Visitó Cercano Oriente y luego intentó reactivar las negociaciones de paz entre israelíes y palestinos. Abogó por los migrantes y refugiados y pidió combatir la pobreza, recorrió América Latina, fue clave en el restablecimiento de las relaciones entre Cuba y Estados Unidos y apoyó las negociaciones de paz de Colombia.
Llegó al máximo cargo de la Iglesia católica en un momento marcado por la crisis financiera. Sin vueltas, el nuevo Papa condenó la “tiranía del dinero” y pidió reformas “éticas”, dando el ejemplo desde una Iglesia sacudida por los Vatileaks y los escándalos financieros.
Jorge Mario Bergoglio llevó al Vaticano la austeridad y la espontaneidad que lo caracterizaba como arzobispo de Buenos Aires. El primer jesuita en llegar a San Pedro vive en una humilde habitación en la Casa Santa Marta, sigue usando sus viejos zapatos negros y prefiere conservar su cruz de plata antes que una de oro. Y pide a los sacerdotes ser pastores “con olor a oveja”.

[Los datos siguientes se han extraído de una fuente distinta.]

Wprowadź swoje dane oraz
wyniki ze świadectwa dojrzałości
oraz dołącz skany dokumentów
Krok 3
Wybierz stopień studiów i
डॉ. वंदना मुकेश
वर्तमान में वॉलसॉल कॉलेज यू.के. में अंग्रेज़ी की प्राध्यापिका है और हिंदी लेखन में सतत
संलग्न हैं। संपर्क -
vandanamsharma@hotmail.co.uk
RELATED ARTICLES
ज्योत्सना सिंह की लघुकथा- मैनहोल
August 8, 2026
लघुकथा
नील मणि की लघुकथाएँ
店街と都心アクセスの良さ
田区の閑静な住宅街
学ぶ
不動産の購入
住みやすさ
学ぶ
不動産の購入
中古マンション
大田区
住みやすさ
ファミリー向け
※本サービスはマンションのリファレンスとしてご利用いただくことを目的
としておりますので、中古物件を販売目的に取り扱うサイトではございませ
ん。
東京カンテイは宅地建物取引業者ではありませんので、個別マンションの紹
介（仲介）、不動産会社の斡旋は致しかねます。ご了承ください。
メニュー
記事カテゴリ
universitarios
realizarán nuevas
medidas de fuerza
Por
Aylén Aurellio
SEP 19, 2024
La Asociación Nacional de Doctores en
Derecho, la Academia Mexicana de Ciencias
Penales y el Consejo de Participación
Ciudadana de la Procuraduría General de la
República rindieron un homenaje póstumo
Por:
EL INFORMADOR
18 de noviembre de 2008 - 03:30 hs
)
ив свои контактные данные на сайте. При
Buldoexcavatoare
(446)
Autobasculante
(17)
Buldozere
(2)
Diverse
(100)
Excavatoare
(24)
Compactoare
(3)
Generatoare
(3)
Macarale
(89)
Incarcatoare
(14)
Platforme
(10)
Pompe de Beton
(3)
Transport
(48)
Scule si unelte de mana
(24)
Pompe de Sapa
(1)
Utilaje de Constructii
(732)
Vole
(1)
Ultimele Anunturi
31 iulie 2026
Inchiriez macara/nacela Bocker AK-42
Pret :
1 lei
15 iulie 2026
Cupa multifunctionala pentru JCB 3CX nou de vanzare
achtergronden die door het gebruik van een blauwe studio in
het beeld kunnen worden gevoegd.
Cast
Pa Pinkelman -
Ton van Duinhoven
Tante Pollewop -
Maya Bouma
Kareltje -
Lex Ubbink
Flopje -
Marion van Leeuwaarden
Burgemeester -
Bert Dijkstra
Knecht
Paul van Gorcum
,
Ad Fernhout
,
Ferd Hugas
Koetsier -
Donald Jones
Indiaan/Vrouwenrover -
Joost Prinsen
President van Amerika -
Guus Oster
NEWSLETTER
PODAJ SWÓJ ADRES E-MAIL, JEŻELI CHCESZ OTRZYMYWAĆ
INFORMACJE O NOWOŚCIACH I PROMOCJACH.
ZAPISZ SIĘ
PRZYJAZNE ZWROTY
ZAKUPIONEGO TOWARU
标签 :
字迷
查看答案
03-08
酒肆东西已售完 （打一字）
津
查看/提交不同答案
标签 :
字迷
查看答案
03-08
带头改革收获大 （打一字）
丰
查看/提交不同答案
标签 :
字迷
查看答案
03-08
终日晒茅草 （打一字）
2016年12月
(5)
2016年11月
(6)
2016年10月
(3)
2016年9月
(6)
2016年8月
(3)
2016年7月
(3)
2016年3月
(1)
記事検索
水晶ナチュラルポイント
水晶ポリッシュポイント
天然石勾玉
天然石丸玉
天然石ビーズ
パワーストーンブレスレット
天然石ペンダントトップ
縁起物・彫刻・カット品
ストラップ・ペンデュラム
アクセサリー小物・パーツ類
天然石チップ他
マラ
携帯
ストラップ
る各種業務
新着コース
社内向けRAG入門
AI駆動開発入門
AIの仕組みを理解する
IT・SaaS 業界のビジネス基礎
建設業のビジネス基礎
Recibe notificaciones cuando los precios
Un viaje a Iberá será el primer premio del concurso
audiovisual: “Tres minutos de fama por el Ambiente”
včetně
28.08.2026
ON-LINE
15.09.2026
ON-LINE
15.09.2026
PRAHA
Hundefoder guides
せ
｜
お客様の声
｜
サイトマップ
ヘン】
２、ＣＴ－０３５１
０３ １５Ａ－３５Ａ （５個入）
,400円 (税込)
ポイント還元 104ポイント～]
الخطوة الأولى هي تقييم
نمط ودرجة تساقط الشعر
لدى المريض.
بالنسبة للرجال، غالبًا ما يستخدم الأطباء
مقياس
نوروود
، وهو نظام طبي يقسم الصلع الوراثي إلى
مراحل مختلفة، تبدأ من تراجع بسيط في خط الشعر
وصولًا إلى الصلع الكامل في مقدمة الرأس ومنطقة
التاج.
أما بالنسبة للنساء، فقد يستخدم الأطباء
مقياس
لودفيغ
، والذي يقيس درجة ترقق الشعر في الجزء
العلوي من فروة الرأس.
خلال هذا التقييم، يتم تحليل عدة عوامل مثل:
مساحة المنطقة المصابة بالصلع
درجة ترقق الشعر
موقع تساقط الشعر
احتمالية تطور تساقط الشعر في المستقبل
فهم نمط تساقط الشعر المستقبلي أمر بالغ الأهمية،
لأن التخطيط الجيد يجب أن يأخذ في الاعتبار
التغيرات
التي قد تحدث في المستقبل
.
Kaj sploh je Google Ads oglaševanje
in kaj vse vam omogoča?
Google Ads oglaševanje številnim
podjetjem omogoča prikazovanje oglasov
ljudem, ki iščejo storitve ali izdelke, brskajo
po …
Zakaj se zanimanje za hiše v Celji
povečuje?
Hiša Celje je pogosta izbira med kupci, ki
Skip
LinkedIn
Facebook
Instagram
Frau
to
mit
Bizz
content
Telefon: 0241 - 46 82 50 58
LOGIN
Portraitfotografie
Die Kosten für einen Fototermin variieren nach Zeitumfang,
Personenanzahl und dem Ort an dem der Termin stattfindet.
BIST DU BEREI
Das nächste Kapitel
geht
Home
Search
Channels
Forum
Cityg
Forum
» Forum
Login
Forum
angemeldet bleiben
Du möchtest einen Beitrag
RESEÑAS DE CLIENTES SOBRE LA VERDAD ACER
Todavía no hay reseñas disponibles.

La sonrisa de Francisco no se esconde detrás de vidrios blindados. Prefiere el contacto con los feligreses y puede estar largos ratos recorriendo la Plaza de San Pedro para saludar a la mayor cantidad de gente posible.
Con la misma determinación, lidera una apertura inédita en el catolicismo que genera tensiones con los sectores más ortodoxos. “El mundo ha cambiado y la Iglesia no puede encerrarse en supuestas interpretaciones del dogma”, instó Francisco, quien aseguró que le “da placer discutir con los obispos muy conservadores, pero bien formados intelectualmente”. Hace pocas semanas, autorizó a los sacerdotes a perdonar el aborto por tiempo indefinido y no sólo en lo que fue el Año de la Misericordia.